The ad hoc creditors entered into a restructuring support agreement on June 12 with Chinos Holdings and some of its subsidiaries.

The ad hoc creditors agreed to take certain actions in support of the term loan transactions, including voting in favor of the term loan amendment and, if the term loan transactions are consummated, purchasing $97 million principal amount of the new private placement notes in the concurrent private placement.

In addition, the ad hoc creditors hold about 67% of the outstanding old notes and have agreed to tender their old notes in the exchange offer, provided that each ad hoc creditor may withhold or tender in its discretion 3% of the outstanding old notes (6% total), and provided further that if one ad hoc creditor tenders any withheld old notes in the exchange offer, the other ad hoc creditor is required to tender its withheld old notes.

Private placement

The company, the new notes co-issuers and the guarantors entered into a note purchase agreement on June 12 with the ad hoc creditors.

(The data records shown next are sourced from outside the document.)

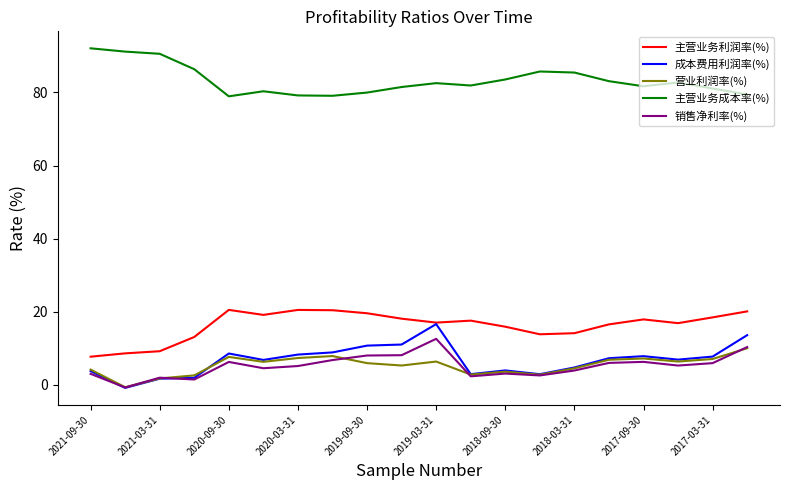

Does the chart have visible grid lines?

No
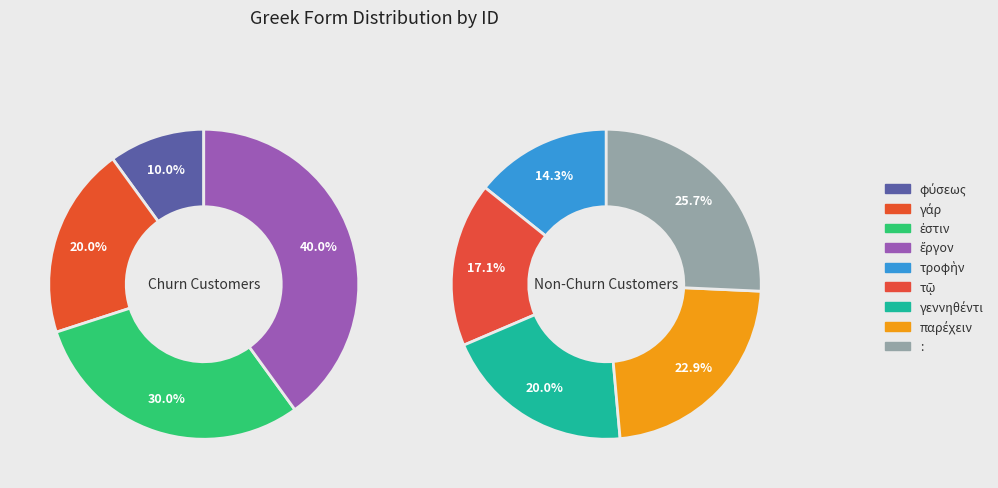

Count the number of slices in the pie.

9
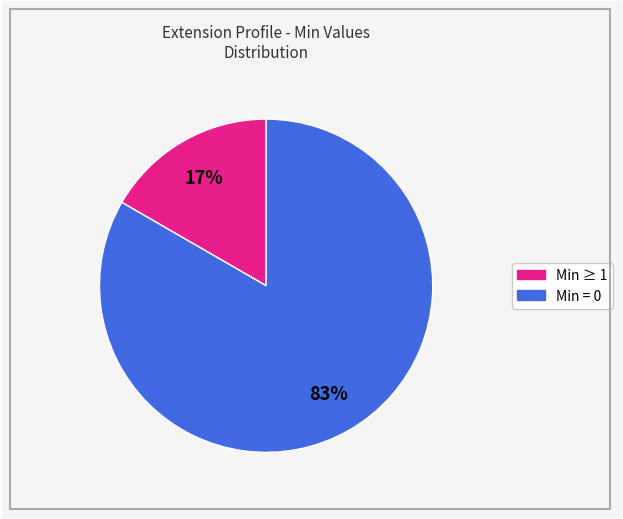

Does any single category account for the majority?

Yes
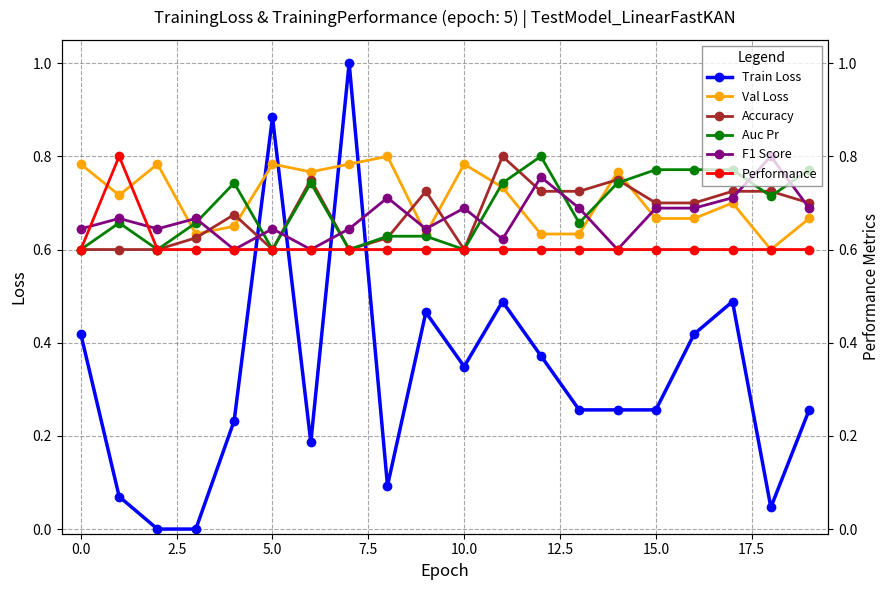

True or false: Val Loss and Auc Pr cross at least once.

True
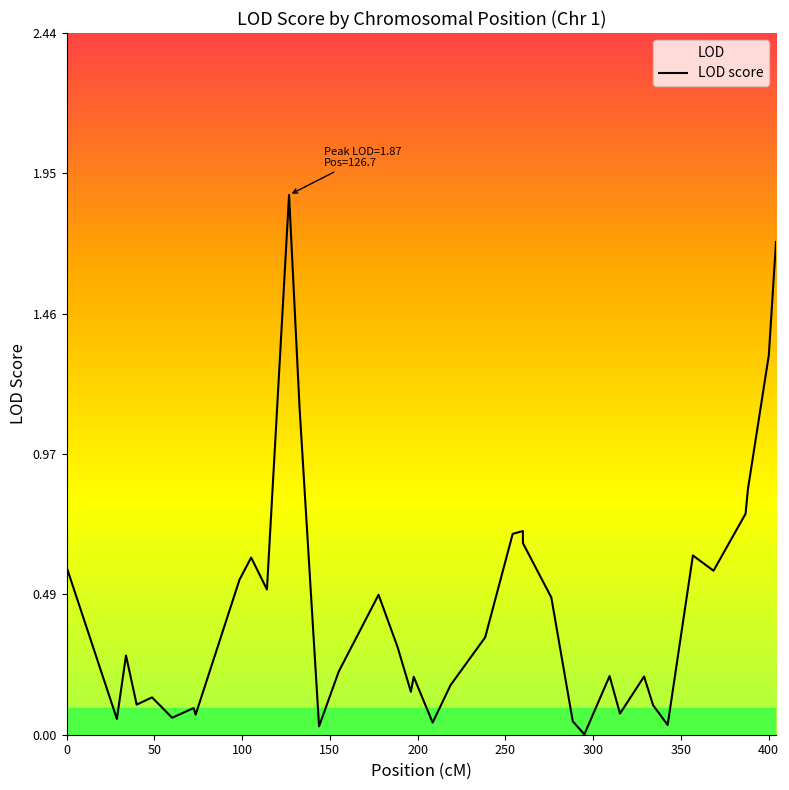

How many lines are shown in the chart?

1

In the event the term loan transactions are completed, the ad hoc creditors will purchase $97 million principal amount of an additional series of 13% senior secured notes due 2021 to be issued by the new notes co-issuers at a 3% discount in the concurrent private placement.

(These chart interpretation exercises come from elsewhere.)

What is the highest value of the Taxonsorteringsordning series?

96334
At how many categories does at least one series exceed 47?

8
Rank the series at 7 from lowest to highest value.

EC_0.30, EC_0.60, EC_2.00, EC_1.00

The new private placement notes will be governed by an indenture substantially in the form of the new notes indenture and will also be guaranteed by the guarantors.

If the term loan transactions are completed and the new private placement notes are issued, the new private placement notes and the guarantees thereof will be secured by (a) first-priority liens on (i) the additional transferred IP, (ii) J. Crew Domestic Brand's rights under the additional IP license agreement, (iii) the IP group pledge and (iv) the other IP group assets and (b) second-priority liens on (i) the initial transferred IP and (ii) J. Crew Domestic Brand's rights under the A&R IP license agreement.

Consent solicitation

In conjunction with the exchange offer, the old notes issuer is soliciting consents to suspend, subject to certain conditions, substantially all of the covenants, restrictive provisions and events of default under the indenture governing the old notes and provide the old notes issuer, any guarantor under the old notes indenture and any of their respective affiliates, in each case, that holds the old notes, with the ability to vote on directions, waivers and consents under the old notes indenture.

The exchange offer is conditioned upon the completion of the consent solicitation.

The amount of old notes that the ad hoc creditors have promised to tender is enough to ensure adoption of the proposed amendments, which will become operative only upon completion of the exchange offer.

Holders who tender in the exchange offer will be deemed to have delivered their consents, and holder may not deliver consents without tendering their old notes.

The offer is open to noteholders who are either qualified institutional buyers under Rule 144A or not U.S. persons under Regulation S.

The information agent is D.F. King & Co., Inc. (800 714-3306, 212 269-5550 or jcrew@dfking.com).

J.Crew is a retailer of women’s, men’s and children’s apparel, shoes and accessories. The company is based in New York.